| ОТРЫВОК |
==================================================
Мысленно я расхохотался. Видимо, эти сакраментальные три минуты должны были символизировать разницу в наших чинах? Сикорский — премьер, а я — лишь посол. Вслух я сказал:
— Если генерал Сикорский считает добродетелью неаккуратность в прибытии на условленное свидание, я не возражаю.
Я слышал, как Кадоган на другом конце провода рассмеялся, затем он прибавил:
— Вы извините, что мне пришлось вам передавать несколько странное сообщение, но такова уж судьба посредника... Главное все-таки поскорее начать переговоры.
На другой день ровно в четыре часа я был в кабинете Кадогана. Погода была теплая, солнечная, и я, естественно, явился в Форин оффис в легком летнем костюме светло-серого цвета. Поздоровавшись с Кадоганом, я с усмешкой сказал:
— Итак, три минуты, — и стал внимательно смотреть на стрелку своих ручных часов.
Ровно через три минуты дверь кабинета Кадогана отворилась, и на пороге появился Сикорский в полной парадной форме со всеми орденами и знаками отличия на генеральском мундире. Из-за спины Сикорского выглядывала фигура польского министра иностранных дел Залесского. Его довольно грузное тело как-то вываливалось из черной визитки с полосатыми штанами. Высокий белый воротник подпирал его пухлые щеки. Сикорский взглянул на меня, и по его лицу пробежала легкая гримаса удивления, почти негодования: генерал был явно шокирован легкомыслием моего летне-обыденного костюма. Но делать было нечего: приходилось принимать действительность такою, какова она есть.
Появлению Сикорского в кабинете Кадогана предшествовала (об этом мне рассказывали свидетели) еще более странная сцена. Генерал прибыл в Форин оффис на двух громадных машинах. В первой сидел он сам и Залесский, во второй — его адъютанты в военной форме. Адъютанты стремительно вбежали в здание Форин офисе и затем понеслись по коридорам, расталкивая встречных и громко выкрикивая:
— Генерал идет! Генерал идет!
А за адъютантами величественно следовал Сикорский в сопровождении 'Залесского.
Кадоган представил нас друг другу и ушел. Мы втроем сели за стоявший в кабинете стол и начали разговор. От имени Советского правительства я предложил Сикорскому и Залесскому заключить пакт военной взаимопомощи против гитлеровской Германии и при этом добавил, что СССР в дальнейшем обязуется содействовать восстановлению польского государства в его национальных границах.
Сикорский и Залесский встретили мои слова без большого энтузиазма, и Залесский сразу же спросил, как надо понимать формулировку «польское государство в его национальных границах».
Я разъяснил, что по нашему представлению, будущее польское государство должно состоять только из поляков и охватывать те территории, которые населены поляками.
==================================================
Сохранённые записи
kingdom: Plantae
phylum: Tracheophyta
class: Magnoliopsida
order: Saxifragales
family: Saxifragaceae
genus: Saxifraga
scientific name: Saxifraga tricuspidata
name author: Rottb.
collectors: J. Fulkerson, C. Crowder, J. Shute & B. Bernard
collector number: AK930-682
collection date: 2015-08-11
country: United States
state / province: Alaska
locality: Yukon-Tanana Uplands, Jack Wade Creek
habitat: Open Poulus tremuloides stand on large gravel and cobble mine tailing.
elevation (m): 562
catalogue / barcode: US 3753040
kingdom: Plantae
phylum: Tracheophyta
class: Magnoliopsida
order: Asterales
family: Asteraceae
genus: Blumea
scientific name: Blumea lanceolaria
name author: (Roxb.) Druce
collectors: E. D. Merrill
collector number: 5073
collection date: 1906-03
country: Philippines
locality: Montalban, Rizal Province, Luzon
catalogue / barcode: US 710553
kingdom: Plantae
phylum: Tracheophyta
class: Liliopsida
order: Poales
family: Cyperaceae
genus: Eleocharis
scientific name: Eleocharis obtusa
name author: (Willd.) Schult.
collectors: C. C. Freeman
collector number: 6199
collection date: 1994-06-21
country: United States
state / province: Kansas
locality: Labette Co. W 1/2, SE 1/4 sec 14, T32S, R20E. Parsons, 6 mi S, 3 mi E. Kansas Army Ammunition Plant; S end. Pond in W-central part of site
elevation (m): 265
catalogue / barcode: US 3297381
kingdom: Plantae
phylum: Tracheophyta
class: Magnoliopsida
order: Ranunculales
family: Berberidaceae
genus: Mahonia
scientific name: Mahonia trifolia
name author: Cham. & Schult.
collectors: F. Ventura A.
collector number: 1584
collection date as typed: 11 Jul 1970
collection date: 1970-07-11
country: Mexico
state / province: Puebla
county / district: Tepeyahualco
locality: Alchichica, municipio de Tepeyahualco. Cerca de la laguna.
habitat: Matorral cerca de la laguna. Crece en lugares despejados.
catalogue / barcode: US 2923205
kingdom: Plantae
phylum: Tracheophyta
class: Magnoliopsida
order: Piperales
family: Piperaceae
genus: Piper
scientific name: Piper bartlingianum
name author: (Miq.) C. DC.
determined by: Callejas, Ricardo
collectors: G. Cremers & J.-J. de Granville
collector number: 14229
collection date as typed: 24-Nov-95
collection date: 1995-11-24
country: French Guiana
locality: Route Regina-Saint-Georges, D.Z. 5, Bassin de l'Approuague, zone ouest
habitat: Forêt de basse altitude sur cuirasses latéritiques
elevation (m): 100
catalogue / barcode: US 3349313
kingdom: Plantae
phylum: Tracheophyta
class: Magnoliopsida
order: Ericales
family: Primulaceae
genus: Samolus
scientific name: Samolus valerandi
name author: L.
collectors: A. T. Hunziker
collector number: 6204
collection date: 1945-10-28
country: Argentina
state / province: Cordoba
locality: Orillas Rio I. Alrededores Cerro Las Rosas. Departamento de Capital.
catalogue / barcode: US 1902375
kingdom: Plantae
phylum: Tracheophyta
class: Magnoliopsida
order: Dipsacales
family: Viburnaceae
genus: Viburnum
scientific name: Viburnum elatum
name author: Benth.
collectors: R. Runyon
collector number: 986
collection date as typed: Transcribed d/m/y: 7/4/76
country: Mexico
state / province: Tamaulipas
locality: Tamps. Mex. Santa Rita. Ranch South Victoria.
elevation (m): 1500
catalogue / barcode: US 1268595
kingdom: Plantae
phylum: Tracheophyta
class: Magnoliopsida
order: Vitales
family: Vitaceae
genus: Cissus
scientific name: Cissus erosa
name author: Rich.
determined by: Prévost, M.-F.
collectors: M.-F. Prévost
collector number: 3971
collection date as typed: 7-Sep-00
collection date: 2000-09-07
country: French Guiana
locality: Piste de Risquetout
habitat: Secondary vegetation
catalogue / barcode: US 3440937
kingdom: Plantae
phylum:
==================================================
| ЧТО СДЕЛАТЬ |
(a) Повторите слово в слово часть отрывка о встрече с Сикорским, которая открывается словами «Появлению Сикорского в» и завершается словами «в сопровождении 'Залесского.».
(b) На скольких машинах Сикорский прибыл в Форин оффис, согласно отрывку о встрече с ним?
(c) Допишите следующую часть отрывка о переговорах с Сикорским и Залесским, начиная сразу после его последнего предложения.

| ОТВЕТЫ К ЗАДАНИЯМ |
(a)
Появлению Сикорского в кабинете Кадогана предшествовала (об этом мне рассказывали свидетели) еще более странная сцена. Генерал прибыл в Форин оффис на двух громадных машинах. В первой сидел он сам и Залесский, во второй — его адъютанты в военной форме. Адъютанты стремительно вбежали в здание Форин офисе и затем понеслись по коридорам, расталкивая встречных и громко выкрикивая:
— Генерал идет! Генерал идет!
А за адъютантами величественно следовал Сикорский в сопровождении 'Залесского.

(b) На двух громадных машинах.

(c)
На лицах моих партнеров появилось угрюмое выражение. Потом Залесский взял слово и прочитал длинную лекцию на тему о том, что в Польше накануне гитлеровского нападения имелись только поляки и что поэтому будущее польское государство должно совпадать с польским государством в границах 1939 г. В подтверждение своего тезиса Залесский стал серо и нудно цитировать цифры из переписей, производившихся в довоенной Польше, причем у него выходило как-то так, что ни украинцев, ни белорусов в этой Польше почти не было и что единственным национальным меньшинством («Если это вообще можно считать национальным меньшинством!» — подняв палец, прибавил Залесский) в Польской республике являлось только полмиллиона евреев. Министр иностранных дел хотел продолжать свои рассуждения на ту же тему, но тут я не выдержал и, перебив его, сказал:
— Господин министр иностранных дел, в молодости я сам был статистиком и хорошо знаком со всеми теми статистическим трюками, которые царское правительство часто использовало для доказательства недоказуемого... Поэтому не будем больше говорить о статистике!.. У Советского правительства имеются свои собственные, достаточно обоснованные представления о национальном составе населения предвоенной Польши, и я от его имени хочу еще раз повторить, что оно готово содействовать созданию польского государства в его национальных границах , — я особо подчеркнул последние слова, — это основной принцип. Если вы не хотите принять такой принцип, тогда... Тогда, думаю, но стоит и начинать переговоров.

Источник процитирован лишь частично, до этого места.